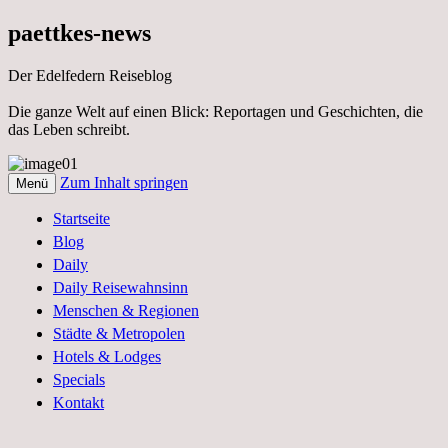
paettkes-news
Der Edelfedern Reiseblog
Die ganze Welt auf einen Blick: Reportagen und Geschichten, die
das Leben schreibt.
Zum Inhalt springen
Menü
Der Edelfedern Reiseblog – Die ganze
Paettkes News
Startseite
Welt auf einen Blick. Reportagen, Texte
Blog
und Geschichten aus dem Leben
Daily
Daily Reisewahnsinn
Menschen & Regionen
Städte & Metropolen
Hotels & Lodges
Specials
Kontakt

------------------------

Print exactly, and only, the lines from the line containing "Zum Inhalt springen" through the final line of the records, both included.

**TASK RESULT**
Zum Inhalt springen
Menü
Der Edelfedern Reiseblog – Die ganze
Paettkes News
Startseite
Welt auf einen Blick. Reportagen, Texte
Blog
und Geschichten aus dem Leben
Daily
Daily Reisewahnsinn
Menschen & Regionen
Städte & Metropolen
Hotels & Lodges
Specials
Kontakt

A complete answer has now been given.